La Vida Misional de los McFarlane, Maravillosa y Desordenada

Asia está muy lejos de hogar de los McFarlane del sur de Illinois, sin embargo, el lejano continente está cerca a sus corazones.

Scott y Karen McFarlane y sus tres niños — Brennan, 11; Drew, de 8; y Lily, de 6 — patrocinan gran cantidad de niños asiáticos a través de agencias cristianas de ayuda, incluidos los Ministerios Infantiles Internacionales Metodistas Libres, (ICCM por sus siglas en inglés).

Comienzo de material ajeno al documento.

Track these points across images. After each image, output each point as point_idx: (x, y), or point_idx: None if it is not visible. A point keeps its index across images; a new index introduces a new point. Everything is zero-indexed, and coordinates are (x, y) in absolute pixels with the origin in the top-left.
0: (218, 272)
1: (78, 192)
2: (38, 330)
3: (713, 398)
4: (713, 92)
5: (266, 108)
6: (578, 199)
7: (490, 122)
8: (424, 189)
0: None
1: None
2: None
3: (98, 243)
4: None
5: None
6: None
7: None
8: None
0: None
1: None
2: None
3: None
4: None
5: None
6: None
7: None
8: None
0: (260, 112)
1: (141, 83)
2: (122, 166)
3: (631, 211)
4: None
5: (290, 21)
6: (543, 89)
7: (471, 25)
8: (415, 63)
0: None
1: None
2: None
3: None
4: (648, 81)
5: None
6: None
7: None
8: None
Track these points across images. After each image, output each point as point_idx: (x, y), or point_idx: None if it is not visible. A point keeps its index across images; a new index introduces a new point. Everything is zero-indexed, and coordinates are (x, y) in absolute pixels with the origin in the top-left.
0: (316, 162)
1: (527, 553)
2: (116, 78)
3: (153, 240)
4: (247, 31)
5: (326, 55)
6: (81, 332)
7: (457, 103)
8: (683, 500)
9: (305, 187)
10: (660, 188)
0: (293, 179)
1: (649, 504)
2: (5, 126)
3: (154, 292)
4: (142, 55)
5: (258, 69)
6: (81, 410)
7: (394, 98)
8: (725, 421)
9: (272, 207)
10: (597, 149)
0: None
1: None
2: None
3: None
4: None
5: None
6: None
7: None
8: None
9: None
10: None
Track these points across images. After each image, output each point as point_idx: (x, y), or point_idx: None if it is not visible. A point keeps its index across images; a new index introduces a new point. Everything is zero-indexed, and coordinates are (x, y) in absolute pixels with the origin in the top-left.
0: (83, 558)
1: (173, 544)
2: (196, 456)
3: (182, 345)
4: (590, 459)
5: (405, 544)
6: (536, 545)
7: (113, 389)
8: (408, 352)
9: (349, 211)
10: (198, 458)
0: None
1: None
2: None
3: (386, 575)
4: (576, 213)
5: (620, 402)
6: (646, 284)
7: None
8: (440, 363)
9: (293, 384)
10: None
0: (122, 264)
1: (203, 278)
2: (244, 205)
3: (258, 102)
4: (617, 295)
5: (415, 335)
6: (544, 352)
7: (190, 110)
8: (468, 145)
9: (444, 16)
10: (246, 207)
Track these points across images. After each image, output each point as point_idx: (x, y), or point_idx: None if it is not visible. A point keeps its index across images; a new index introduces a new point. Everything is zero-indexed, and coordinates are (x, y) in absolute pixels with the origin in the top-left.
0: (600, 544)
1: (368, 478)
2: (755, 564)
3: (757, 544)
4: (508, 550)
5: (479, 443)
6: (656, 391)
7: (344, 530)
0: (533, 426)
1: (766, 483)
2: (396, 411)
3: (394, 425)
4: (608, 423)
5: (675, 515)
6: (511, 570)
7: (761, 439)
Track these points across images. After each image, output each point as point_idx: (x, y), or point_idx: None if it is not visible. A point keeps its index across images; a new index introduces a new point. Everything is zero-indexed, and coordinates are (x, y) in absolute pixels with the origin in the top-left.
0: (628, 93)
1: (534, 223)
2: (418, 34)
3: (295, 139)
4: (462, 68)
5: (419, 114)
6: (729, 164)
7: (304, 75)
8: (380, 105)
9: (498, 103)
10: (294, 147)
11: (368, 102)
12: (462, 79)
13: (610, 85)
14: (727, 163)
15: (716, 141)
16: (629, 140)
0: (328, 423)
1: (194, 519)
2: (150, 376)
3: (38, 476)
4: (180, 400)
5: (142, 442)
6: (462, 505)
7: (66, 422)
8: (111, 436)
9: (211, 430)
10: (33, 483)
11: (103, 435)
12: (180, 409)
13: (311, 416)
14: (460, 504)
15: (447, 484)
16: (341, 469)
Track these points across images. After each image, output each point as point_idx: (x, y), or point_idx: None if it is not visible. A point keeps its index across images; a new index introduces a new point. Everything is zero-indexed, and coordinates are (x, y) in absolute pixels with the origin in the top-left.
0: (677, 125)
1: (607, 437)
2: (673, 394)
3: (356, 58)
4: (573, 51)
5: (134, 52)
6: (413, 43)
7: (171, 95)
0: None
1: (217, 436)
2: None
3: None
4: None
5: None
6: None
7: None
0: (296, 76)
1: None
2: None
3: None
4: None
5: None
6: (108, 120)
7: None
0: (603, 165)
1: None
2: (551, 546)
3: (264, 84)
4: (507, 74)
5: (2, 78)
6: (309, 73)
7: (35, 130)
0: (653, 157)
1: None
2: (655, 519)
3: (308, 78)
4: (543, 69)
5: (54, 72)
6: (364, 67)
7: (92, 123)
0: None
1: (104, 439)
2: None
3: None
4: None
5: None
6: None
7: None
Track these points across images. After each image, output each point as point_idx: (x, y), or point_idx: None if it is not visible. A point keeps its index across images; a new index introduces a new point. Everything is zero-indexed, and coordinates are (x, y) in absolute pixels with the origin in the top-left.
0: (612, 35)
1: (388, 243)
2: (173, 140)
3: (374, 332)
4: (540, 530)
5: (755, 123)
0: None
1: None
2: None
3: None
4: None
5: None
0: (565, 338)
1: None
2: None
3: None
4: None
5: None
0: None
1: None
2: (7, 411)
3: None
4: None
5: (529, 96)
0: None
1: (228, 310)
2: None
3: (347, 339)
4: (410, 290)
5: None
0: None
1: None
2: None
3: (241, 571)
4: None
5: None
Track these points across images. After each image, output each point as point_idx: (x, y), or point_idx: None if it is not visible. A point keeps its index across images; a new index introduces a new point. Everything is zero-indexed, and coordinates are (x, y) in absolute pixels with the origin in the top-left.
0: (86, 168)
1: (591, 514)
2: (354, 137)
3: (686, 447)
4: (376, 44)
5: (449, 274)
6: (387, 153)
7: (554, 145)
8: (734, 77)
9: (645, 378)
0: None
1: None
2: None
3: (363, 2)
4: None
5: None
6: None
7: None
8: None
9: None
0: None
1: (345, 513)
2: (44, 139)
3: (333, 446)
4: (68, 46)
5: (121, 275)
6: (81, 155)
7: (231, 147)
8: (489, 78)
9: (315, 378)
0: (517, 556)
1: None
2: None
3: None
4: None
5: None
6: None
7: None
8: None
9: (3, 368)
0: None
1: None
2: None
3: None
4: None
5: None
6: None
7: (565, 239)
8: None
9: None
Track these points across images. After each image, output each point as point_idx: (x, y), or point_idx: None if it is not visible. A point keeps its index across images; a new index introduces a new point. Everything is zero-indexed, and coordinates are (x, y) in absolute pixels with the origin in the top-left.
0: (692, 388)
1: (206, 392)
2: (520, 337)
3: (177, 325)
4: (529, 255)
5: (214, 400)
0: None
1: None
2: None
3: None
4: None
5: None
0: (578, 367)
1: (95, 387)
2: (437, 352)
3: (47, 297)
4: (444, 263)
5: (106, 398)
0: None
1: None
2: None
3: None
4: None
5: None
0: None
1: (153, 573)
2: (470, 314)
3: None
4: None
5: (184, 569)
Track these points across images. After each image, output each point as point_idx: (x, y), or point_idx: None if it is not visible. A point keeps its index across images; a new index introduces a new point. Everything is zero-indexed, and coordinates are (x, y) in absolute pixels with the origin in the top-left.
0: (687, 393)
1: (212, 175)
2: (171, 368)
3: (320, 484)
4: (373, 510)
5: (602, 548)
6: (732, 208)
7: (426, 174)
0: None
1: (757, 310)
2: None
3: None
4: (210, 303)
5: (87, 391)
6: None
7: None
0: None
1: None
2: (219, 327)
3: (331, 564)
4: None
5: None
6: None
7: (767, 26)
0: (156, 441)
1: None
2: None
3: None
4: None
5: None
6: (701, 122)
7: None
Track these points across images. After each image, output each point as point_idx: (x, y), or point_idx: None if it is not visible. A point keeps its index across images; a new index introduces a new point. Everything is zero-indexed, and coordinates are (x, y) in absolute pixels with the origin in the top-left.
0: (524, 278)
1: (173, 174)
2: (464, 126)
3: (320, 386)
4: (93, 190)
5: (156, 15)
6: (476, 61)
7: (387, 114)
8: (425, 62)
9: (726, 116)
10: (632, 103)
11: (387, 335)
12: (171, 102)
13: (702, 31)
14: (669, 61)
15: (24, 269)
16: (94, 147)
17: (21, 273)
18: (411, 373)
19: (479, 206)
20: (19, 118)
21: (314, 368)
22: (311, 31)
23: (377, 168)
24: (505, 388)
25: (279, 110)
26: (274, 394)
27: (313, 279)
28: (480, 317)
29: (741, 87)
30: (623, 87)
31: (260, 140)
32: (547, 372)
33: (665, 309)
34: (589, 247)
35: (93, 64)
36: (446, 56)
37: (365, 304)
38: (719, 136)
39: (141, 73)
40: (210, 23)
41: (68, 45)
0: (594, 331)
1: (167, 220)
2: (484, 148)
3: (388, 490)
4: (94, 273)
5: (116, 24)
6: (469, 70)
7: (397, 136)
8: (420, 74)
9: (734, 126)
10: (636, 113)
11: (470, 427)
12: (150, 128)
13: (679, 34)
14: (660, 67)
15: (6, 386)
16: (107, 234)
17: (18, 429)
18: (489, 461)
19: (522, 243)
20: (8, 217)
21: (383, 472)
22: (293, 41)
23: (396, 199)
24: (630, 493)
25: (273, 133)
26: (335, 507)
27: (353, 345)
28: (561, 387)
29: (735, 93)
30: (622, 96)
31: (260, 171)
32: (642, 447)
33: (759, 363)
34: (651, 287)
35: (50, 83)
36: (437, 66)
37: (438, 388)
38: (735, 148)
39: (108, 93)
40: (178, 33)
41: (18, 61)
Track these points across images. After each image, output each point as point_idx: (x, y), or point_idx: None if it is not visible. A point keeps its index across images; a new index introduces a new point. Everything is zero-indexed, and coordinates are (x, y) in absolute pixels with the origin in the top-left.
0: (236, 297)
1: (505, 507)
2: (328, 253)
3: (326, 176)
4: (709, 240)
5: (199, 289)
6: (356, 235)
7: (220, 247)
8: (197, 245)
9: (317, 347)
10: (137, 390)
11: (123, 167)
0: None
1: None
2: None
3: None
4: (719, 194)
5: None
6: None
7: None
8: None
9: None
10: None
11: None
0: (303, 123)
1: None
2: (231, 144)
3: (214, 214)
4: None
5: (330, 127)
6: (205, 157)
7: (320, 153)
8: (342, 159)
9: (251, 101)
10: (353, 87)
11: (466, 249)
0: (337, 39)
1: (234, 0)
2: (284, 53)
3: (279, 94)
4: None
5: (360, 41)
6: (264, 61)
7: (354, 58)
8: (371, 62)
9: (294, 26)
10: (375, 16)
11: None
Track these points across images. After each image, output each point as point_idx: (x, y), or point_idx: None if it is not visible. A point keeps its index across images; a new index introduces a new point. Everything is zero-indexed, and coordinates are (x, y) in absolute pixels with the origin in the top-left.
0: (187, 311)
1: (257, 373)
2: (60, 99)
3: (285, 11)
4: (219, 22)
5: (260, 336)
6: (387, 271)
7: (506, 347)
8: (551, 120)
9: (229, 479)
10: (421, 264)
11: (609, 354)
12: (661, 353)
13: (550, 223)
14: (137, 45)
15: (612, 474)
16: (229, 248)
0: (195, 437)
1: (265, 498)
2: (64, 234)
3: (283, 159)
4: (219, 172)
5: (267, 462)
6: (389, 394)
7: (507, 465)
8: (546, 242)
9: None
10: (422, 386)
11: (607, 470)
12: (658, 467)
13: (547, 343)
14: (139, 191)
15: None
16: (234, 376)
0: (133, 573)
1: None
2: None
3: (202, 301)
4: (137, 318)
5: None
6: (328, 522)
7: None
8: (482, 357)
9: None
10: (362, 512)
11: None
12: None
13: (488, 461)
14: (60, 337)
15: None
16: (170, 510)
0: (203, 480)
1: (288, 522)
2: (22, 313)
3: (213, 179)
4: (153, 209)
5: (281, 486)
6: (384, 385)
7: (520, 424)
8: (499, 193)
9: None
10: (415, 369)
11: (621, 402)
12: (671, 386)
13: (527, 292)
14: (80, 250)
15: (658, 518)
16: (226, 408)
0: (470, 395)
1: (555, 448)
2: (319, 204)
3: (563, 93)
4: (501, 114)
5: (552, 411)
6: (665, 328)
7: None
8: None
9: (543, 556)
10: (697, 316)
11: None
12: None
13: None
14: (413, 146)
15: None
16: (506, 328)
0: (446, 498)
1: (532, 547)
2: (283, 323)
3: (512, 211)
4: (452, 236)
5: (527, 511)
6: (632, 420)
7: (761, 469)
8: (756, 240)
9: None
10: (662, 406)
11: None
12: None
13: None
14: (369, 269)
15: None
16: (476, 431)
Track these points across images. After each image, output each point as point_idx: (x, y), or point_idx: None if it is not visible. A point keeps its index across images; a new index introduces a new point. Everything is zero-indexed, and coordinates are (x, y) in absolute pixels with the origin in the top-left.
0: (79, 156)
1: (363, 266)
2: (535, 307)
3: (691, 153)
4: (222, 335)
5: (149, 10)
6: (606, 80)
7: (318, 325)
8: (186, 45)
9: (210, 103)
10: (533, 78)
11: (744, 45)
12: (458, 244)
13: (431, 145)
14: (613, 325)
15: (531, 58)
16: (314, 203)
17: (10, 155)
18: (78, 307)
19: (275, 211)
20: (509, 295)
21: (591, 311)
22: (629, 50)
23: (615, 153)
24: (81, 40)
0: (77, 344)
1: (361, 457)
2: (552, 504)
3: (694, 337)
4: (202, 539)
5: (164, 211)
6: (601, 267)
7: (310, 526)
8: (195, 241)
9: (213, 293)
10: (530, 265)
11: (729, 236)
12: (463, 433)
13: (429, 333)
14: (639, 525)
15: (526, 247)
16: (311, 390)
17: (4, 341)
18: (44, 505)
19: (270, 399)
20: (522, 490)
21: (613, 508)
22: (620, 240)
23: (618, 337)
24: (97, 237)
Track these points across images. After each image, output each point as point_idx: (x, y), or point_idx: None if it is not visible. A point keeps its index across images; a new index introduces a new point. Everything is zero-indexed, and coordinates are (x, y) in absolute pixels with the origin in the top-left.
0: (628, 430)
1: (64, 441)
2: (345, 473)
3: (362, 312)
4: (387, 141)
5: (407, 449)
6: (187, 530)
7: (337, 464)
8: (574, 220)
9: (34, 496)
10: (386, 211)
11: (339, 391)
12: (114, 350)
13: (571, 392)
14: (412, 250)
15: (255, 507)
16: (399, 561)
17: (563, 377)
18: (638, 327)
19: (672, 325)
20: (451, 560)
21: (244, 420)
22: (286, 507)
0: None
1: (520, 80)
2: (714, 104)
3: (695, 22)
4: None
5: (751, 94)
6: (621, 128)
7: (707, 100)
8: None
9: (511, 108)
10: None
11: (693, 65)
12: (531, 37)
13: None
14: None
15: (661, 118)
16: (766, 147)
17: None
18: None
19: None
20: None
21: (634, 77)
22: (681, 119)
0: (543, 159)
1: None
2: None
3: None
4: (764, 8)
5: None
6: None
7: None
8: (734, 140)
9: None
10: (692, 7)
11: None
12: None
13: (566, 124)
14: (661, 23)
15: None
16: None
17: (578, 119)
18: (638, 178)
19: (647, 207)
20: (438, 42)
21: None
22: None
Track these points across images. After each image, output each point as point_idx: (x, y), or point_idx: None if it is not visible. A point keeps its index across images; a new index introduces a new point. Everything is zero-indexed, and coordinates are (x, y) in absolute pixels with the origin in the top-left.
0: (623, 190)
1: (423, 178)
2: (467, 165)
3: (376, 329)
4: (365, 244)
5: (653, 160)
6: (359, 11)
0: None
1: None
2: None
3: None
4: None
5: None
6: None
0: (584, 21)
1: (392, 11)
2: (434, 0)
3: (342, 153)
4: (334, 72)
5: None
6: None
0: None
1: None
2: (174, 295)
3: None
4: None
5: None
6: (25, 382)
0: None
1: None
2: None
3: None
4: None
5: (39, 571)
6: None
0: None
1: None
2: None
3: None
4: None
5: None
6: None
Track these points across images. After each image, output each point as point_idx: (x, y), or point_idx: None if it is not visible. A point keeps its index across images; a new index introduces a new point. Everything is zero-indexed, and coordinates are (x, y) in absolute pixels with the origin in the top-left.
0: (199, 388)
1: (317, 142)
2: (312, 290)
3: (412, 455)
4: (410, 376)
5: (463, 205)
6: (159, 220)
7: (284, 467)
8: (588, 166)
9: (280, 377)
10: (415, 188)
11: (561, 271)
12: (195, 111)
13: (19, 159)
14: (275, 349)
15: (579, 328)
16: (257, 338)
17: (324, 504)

Pero el patrocinio de niños es sólo un de los muchos lazos que vinculan a la familia con Asia. Lily vivió en la India hasta el año pasado cuando se unió la familia McFarlane después de un riguroso, proceso de adopción de dos años y medio.

“Uno de las críticas a la adopción internacional es que los estadounidenses son ricos, y les quitan los niños a los pobres,” dice Karen. “Decimos que no, lo que queremos es apoyar a tantas familias como sea posible para que permanecen juntas.

Pero cuando una familia no puede cuidar a un niño, dice Karen, la adopción es una necesidad. Gran parte de la vida de Scott se ha alternado entre dos comunidades universitarias Metodistas Libres — Spring Arbor, Mich., y su actual comunidad de Greenville, Él también ha vivido en áreas urbanas, incluidos dos años de trabajo en Hong Kong, y se congregan en su primera Iglesia Metodista Libre filipina.

“Vi muchas necesidades alrededor del mundo a las que yo no había sido expuesto siendo un estadounidense burgués de clase media, que creció en Spring Arbor,” dice Scott. “Tuve un choque cultural inverso cuando regresé. Estaba enfurecido por toda la riqueza que vi en este país.”

Scott se convirtió en un acérrimo crítico vocal del mundo de los negocios. Trabajó como director residente en la Universidad de Spring Arbor, donde su postura anti negocios molestó a su mentor, Chuck White, un profesor de Pensamiento Cristiano, e historia.

“[White] me señaló con el dedo en una ocasión, y me dijo que yo no conocía nada de economía, y que antes de ponerme a pontificar sobre asuntos económicos, yo debí educarme a mí mismo,” dijo Scott, que se matriculó en cursos de negocios y eventualmente obtuvo su grado de Master (Maestrìa) en Administración de Negocios (M.B.A).

Scott fundó Compass Global, una firma consultora que vincula las compañías en Asia, Europa y Estados Unidos para satisfacer las necesidades de tecnología.

“Yo estoy totalmente a favor de las compañías extranjeras que hagan trabajo misional por medio de sus motores de negocios,” dice Scott.

Karen creció en Grand Rapids, Michigan, y se educo en la Educación Infantil Temprana, en Spring Arbor. Durante unas vacaciones de primavera en una comunidad anabaptista similar a la de los al Amish, y quedó encantada con la idea de vivir en una forma sencilla en comunidad.

Scott y Karen se vieron atraídos uno a la otra por sus ideales contraculturales al comenzar a salir juntos, pero la visión de ambos cambió luego al trabajo dentro de la cultura para mejorarlo. “Fuimos tan idealistas,” dice Karen. “Con niños, nosotros nos vimos forzados a ser prácticos.” Mientras Scott viaja por cuestiones de negocios, Karen es la directora solitaria de una casa de tres niños — no es una tarea fácil para alguien con dos décadas de síndrome de fatiga crónica. Cuando los tiempos han sido duros, dice la pareja: Dios los ha fortalecido por el apoyo de amigos, familia, y el consejo profesional.

“Cualquiera que trata de vivir una vida misional en nuestra cultura experimentará muchos problemas. Es una manera desordenada de vivir,” dice Karen. “Pero no cambiaríamos nuestra vida misional “desordenada” por nada del mundo, porque estamos donde sentimos que Dios quiere que estemos y donde él ha enriquecido nuestras vidas, y nos ha llenado de bendición, aún en medio de los desafíos.”